++++ SUPPLIED RECORDS
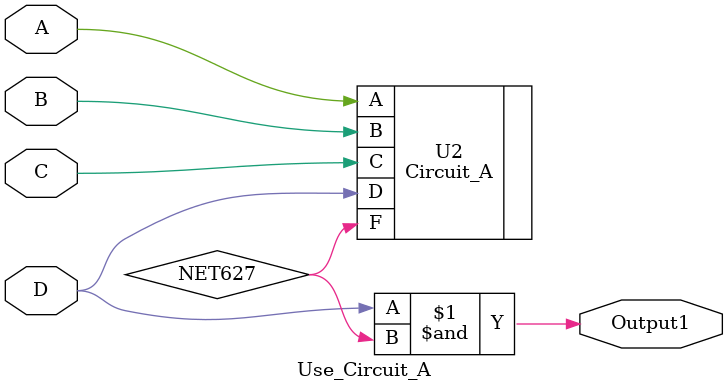
<source format=v>

`ifdef _VCP
`else
`define library(a,b)
`endif


`timescale 1ps / 1ps

module Use_Circuit_A (Output1,A,B,C,D) ;

// ------------ Port declarations --------- //
output Output1;
wire Output1;
input A;
wire A;
input B;
wire B;
input C;
wire C;
input D;
wire D;

// ----------- Signal declarations -------- //
wire NET627;

// -------- Component instantiations -------//

assign Output1 = D & NET627;


Circuit_A U2
(
	.A(A),
	.C(C),
	.D(D),
	.B(B),
	.F(NET627)
);



endmodule 

</source>
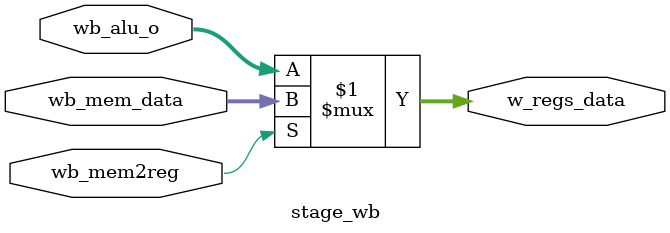
<source format=v>
module stage_wb(
    input  wire[31:0]  wb_mem_data,
    input  wire[31:0]  wb_alu_o,
    input  wire        wb_mem2reg,
    output wire[31:0]  w_regs_data
);

assign w_regs_data = wb_mem2reg ? wb_mem_data : wb_alu_o;

endmodule

</source>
++++++++
- **WORK TASK**
Work out, please, how many lines above contain "wire"; answer only with the number.

- **RESPONSE TO THE TASK**
10